» **DESCRIPTION OF THE TASK**
When you repeat the entries below, please keep them exact and leave out the pictures.

SUPPLIED ENTRIES START

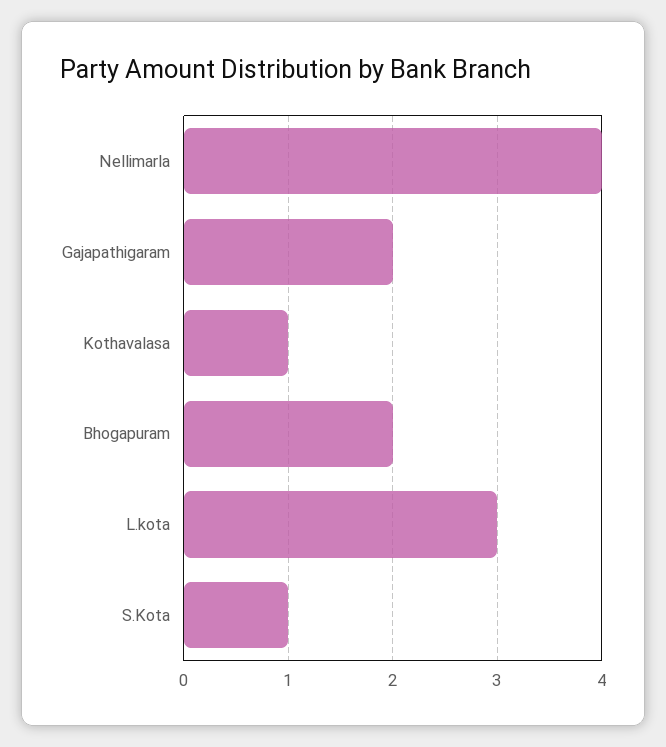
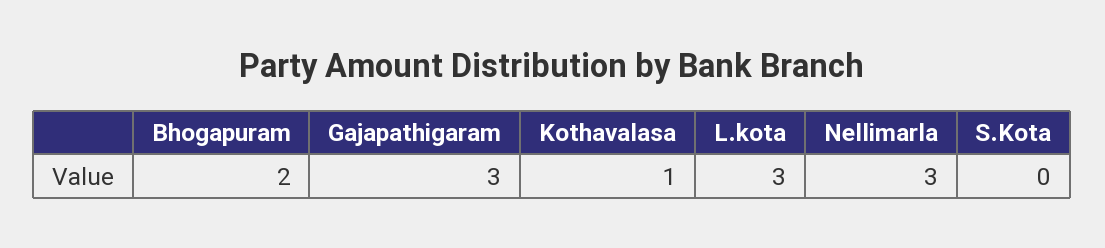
  {
-   "Nellimarla": 4,
+   "Nellimarla": 3,
-   "Gajapathigaram": 2,
+   "Gajapathigaram": 3,
    "Kothavalasa": 1,
    "Bhogapuram": 2,
    "L.kota": 3,
-   "S.Kota": 1
+   "S.Kota": 0
  }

SUPPLIED ENTRIES END

» **EXERCISE SOLUTION**
  {
-   "Nellimarla": 4,
+   "Nellimarla": 3,
-   "Gajapathigaram": 2,
+   "Gajapathigaram": 3,
    "Kothavalasa": 1,
    "Bhogapuram": 2,
    "L.kota": 3,
-   "S.Kota": 1
+   "S.Kota": 0
  }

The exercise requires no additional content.